Legionellosis, recognized as an acute bacterial disease, whose etiological agent is Legionella bacteria, has two very well defined and different epidemiological and clinical forms: legionnaires disease (legionnaires Pneumonia) and Pontiac Fever (Non-pneumonic Legionellosis).
Legionella species are ubiquitous bacteria in natural environments and in artificial water reservoirs. They proliferate in streams, rivers, lakes, ponds, mud, and soils. Until now, no less than 35 different species of Legionella have been identified. Legionella pneumophila is the species most commonly associated with the disease; of this, 14 different serogroups have been described. Among them, L. pneumophila serogroup 1 is the one that is usually associated with Legionellosis and other species different than Legionella, such as L. feelei and L. micdadei have been isolated in patients with immune deficiencies and pneumonia.

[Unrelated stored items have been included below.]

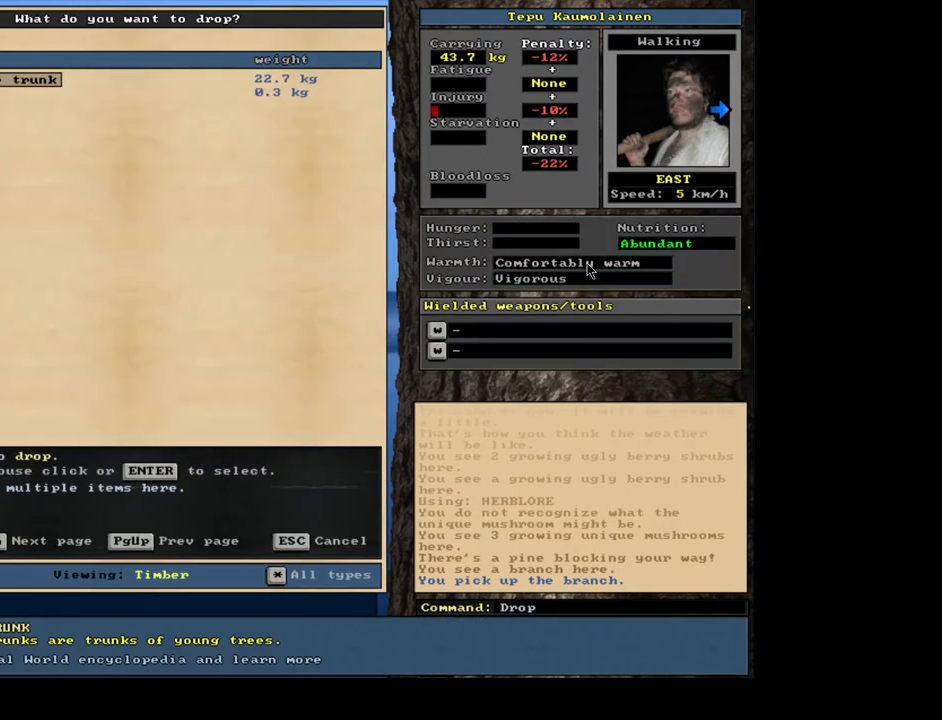
{"keys": [], "mouse": [], "events": [[133, "down", "down"], [233, "down", "up"], [383, "up", "down"], [483, "up", "up"]]}
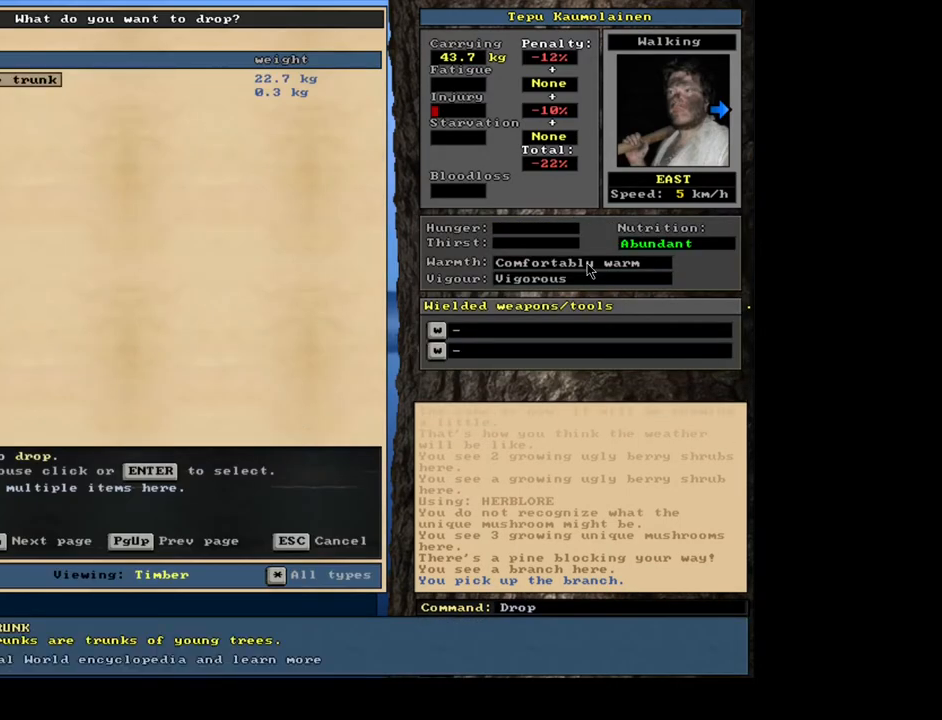
{"keys": [], "mouse": [], "events": [[133, "escape", "down"], [200, "escape", "up"]]}
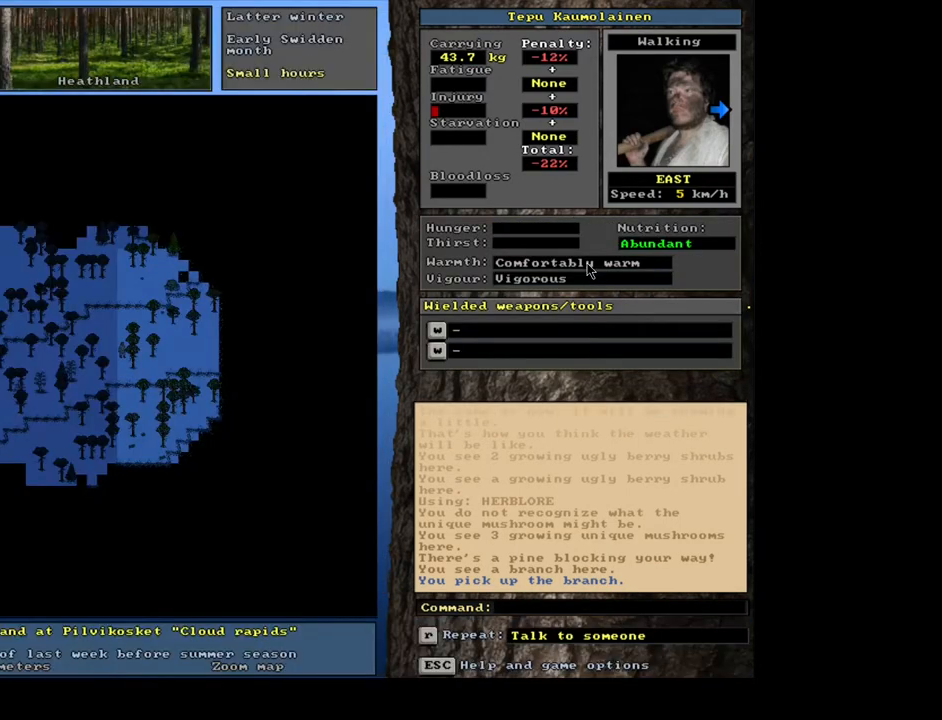
{"keys": ["ctrl_l"], "mouse": [], "events": [[233, "ctrl_l", "down"]]}
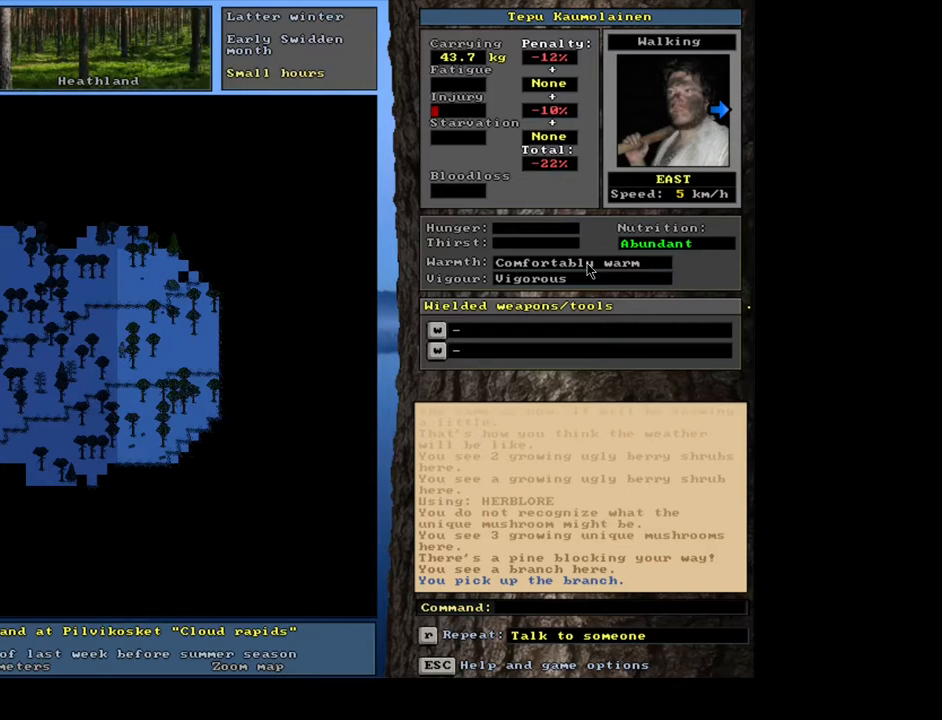
{"keys": ["ctrl_l"], "mouse": [], "events": []}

Can You Get Legionnaires Disease From Drinking Water?
The ecology of Legionella (which causes legionnaires disease) in water systems is not completely understood. However, studies indicate that water at temperatures between 20 ºC and 45 ºC promotes the growth of Legionella (which causes legionnaires disease). The bacterium does not multiply below 20 ºC and does not survive at temperatures above 50 ºC. These organisms can remain dormant and proliferate when temperatures are adequate. The presence of sediments and organic matter can serve as a source of nutrients for this bacterium.
In places such as showers, faucets, steam boilers, heat exchangers and other sources of water, Legionella bacteria can proliferate, due to the accumulation of sediments that usually occur as a result of the effect caused by high temperature water. In addition, pipes with little or no water, or those containing mud and dirt, constitute a favorable environment for the growth and development of L. pnemophila.
When the bacteria remain in stagnant water at a high temperature, such as in a boiler system, in a cooling tower, or in a condenser, it can easily reproduce and significantly increase the level of risk. If the contaminated water comes into contact with our respiratory system, through ingestion or via drops of water suspended in the air, a severe form of pneumonia can manifest itself; also known as Legionnaires’ Disease.
Individuals usually contract the legionnaires disease through the inhalation of contaminated water droplets. The symptoms will take between two and ten days to appear. Symptoms that manifest as headaches and muscle aches quickly turn into breathing difficulties and gastrointestinal discomfort. The disease is similar to pneumonia, but more severe, so public agencies in all categories must pay attention to the signs. Those organizations related to the tourist sector, such as large recreational complexes, tourism complexes, leisure centers and gyms where we can find saunas, jacuzzis or swimming pools should check and inspect the equipment frequently.
Residences and hospitals are high-risk environments since most individuals are prone to infection due to their weak immune system and suffer from underlying diseases. Therefore, ensuring bacteria-free water becomes the highest priority.
Airports, office buildings, and housing are other bacterial development foci since they use large boiler systems and cooling towers to eradicate legionnaires disease.
Prevention of Legionnaires Disease
Since the identification of the etiological agent, numerous nosocomial outbreaks of Legionnaires disease have been reported, which promotes the need to implement prevention measures.
It is worth mentioning that the appearance of contamination by legionnaires disease in water distribution systems is relatively frequent. The heating of the water and circulation through the network of the affected building at temperatures of 60 to 77 °C is the most effective disinfection system. The problem is to get all points of the distribution network to reach this temperature and the need to periodically repeat the process. The ventilation towers in which Legionella is detected should be disinfected according to existing protocols and then the effectiveness of disinfection is controlled, which should lead to the end of the epidemic in 10 to 15 days.
Given that governments work systematically to provide access to drinking water, it is easy to take it for granted. However, many people are not aware that even drinking water in appearance can entail dangers of legionnaires disease. The aforementioned preventive measure should be considered in order to avoid future outbreaks of the legionnaires disease.